Content starts

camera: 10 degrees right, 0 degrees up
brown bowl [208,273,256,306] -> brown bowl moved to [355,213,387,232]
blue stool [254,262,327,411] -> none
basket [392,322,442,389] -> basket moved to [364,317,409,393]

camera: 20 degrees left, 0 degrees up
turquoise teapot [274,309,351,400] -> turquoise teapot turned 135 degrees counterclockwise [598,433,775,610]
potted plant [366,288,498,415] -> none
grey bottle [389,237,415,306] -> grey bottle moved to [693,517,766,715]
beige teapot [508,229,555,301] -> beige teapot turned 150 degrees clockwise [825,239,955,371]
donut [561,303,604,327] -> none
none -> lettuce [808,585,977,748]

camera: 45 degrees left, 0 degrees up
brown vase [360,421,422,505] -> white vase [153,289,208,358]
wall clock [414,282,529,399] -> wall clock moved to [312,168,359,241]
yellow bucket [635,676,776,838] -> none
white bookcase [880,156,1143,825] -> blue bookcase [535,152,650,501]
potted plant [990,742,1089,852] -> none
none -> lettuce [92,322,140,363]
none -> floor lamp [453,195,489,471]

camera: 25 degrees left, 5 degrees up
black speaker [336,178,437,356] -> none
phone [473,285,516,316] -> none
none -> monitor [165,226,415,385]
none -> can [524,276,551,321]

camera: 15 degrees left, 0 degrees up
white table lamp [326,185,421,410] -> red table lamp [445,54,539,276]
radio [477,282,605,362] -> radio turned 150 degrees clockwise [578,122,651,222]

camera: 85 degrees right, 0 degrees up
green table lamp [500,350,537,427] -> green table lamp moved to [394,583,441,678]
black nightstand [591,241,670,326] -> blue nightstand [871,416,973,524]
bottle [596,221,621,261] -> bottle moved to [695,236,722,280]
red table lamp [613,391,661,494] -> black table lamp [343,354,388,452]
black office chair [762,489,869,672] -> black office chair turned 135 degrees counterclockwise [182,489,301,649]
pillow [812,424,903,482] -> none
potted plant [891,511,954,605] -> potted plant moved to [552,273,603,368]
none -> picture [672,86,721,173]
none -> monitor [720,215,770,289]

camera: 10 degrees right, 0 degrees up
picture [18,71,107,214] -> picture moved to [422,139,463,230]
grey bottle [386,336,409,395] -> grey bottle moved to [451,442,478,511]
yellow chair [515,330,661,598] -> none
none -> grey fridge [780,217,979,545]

Content ends

Exercise requirements:
Word for word, return the lines from the one holding "grey bottle [386,336,409,395]" through the end of the entries above.

Task response:
grey bottle [386,336,409,395] -> grey bottle moved to [451,442,478,511]
yellow chair [515,330,661,598] -> none
none -> grey fridge [780,217,979,545]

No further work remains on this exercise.